If you bat enough times throughout the course of a baseball season, the undeniable reality is that you will strikeout. This comes part and parcel with baseball probabilities. To offer a hyperbole, even the most decorated of Hall of Famers succeed one out of every three attempts at bat. It is safe to posit, therefore, that success in baseball is predicated upon perseverance, a concept often alluded to by sports analysts, but with baseball parlance.
If you’ve watched enough games you’re likely to have heard a commentator utter the term short-term amnesia. Short-term amnesia reflects the understanding that we must compartmentalize – we must have the ability to forget the past in order to forge ahead for the sake of materializing a favorable outcome in the future. If a proficient hitter dwells on a previous unsuccessful at bat, he will not posture himself and manage his anxieties needed for his next at bat.

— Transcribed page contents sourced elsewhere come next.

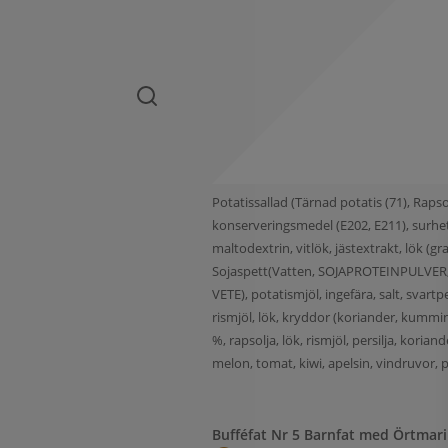
Potatissallad (Tärnad potatis (71), Rapso
konserveringsmedel (E202, E211), surhet
maltodextrin, vitlök, jästextrakt, lök (
Sojaspett(Vatten, SOJAPROTEINPULVER,
VETE), potatismjöl, ingefära, salt, svart
rismjöl, lök, kryddor (koriander, kummin, 
%, rapsolja, lök, rismjöl, persilja, kori
melon, tomat, kiwi, apelsin, vindruvor, pa
Bufféfat Nr 5 Barnfat med Örtmar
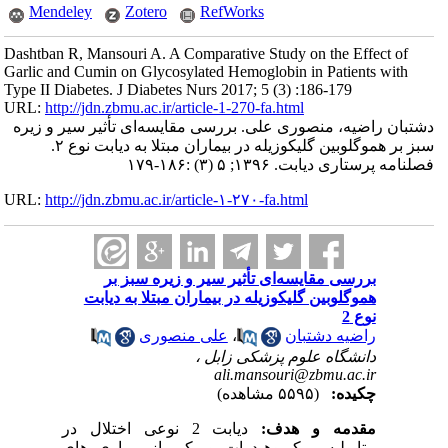
Mendeley
Zotero
RefWorks
Dashtban R, Mansouri A. A Comparative Study on the Effect of
Garlic and Cumin on Glycosylated Hemoglobin in Patients with
Type II Diabetes. J Diabetes Nurs 2017; 5 (3) :186-179
URL:
http://jdn.zbmu.ac.ir/article-1-270-fa.html
دشتبان راضیه، منصوری علی. بررسی مقایسه‌ای تأثیر سیر و زیره
سبز بر هموگلوبین گلیکوزیله در بیماران مبتلا به دیابت نوع ۲.
فصلنامه پرستاری دیابت. ۱۳۹۶; ۵ (۳) :۱۸۶-۱۷۹
URL:
http://jdn.zbmu.ac.ir/article-۱-۲۷۰-fa.html
بررسی مقایسه‌ای تأثیر سیر و زیره سبز بر
هموگلوبین گلیکوزیله در بیماران مبتلا به دیابت
نوع 2
راضیه دشتبان
،
علی منصوری
دانشگاه علوم پزشکی زابل ،
ali.mansouri@zbmu.ac.ir
چکیده:
(۵۵۹۵ مشاهده)
مقدمه و هدف:
دیابت 2 نوعی اختلال در
متابولیسم کربوهیدرات و یکی از بیماری های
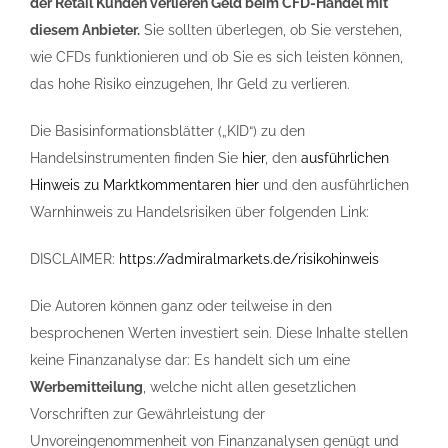
der Retail Kunden verlieren Geld beim CFD-Handel mit
diesem Anbieter.
Sie sollten überlegen, ob Sie verstehen,
wie CFDs funktionieren und ob Sie es sich leisten können,
das hohe Risiko einzugehen, Ihr Geld zu verlieren.
Die Basisinformationsblätter („KID“) zu den
Handelsinstrumenten finden Sie
hier
, den
ausführlichen
Hinweis zu Marktkommentaren hier
und den ausführlichen
Warnhinweis zu Handelsrisiken über folgenden Link:
DISCLAIMER:
https://admiralmarkets.de/risikohinweis
Die Autoren können ganz oder teilweise in den
besprochenen Werten investiert sein. Diese Inhalte stellen
keine Finanzanalyse dar: Es handelt sich um eine
Werbemitteilung
, welche nicht allen gesetzlichen
Vorschriften zur Gewährleistung der
Unvoreingenommenheit von Finanzanalysen genügt und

In many ways running a business and living life are akin to baseball. We must forget setbacks and come to terms that failure is a bold-faced constituent of life – that is if we’re fortunate to live long enough. The reality is that we all encounter obstacles, but it is the way we reconcile with them that influences the outcomes of our future endeavors. Bad things happen even to the most successful people. Successful people learn from the past and do not dwell as they chalk it up to simply life. Often times through adversity they become emboldened knowing that their vicissitudes didn’t end them, but just make them stronger. Confidence and self-efficacy unfold as a result. One can argue that adversity is a stepping stone to good fortune.

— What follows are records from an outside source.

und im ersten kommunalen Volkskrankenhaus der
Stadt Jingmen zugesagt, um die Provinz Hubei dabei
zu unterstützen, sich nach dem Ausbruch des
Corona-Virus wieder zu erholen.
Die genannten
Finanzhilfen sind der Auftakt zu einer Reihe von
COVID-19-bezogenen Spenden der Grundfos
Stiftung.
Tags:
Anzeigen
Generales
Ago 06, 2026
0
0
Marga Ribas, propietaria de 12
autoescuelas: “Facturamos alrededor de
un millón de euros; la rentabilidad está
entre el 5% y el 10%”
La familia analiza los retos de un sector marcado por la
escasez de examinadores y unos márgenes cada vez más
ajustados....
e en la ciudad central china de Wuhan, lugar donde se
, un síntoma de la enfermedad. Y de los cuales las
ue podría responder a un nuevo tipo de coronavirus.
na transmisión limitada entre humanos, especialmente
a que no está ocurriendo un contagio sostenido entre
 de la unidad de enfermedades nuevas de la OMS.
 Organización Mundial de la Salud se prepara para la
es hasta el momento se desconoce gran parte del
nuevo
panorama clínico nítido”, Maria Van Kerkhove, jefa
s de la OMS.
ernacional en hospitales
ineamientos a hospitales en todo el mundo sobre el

In a likewise manner, when a baseball player is in a slump it’s not uncommon that he seeks solace from his teammates and staff. They function as morale boosters among the many ways that they do. When we have a setback in life or in our business, it’s not uncommon to become emotional, to not think logically and to become pessimistic. Surround yourself with positive people that could reiterate with objectivity that you are no imposter. You may have not succeeded in your last attempt, but you have all the making, history and preparation to achieve next go around.
In my lifetime I have dealt with divorce, a heart attack, bankruptcy and a medical diagnosis that will require a kidney transplant in the future. Notwithstanding those misfortunes, I’m fortunate that I surround myself with positive people and mentally strong enough to know that there’s nothing that I could do about the past. Perseverating about it will not enhance my ability to influence the future while worrying disproportionately about the future will impede my ability to leave an imprint on the now. Here are a few tips on overcoming life’s setbacks.
- Forget the past
- Forge ahead
- Reconcile that adversity is part of life
- Surround yourself with positive people
- Setbacks are to be evaluated objectively and not with our emotions.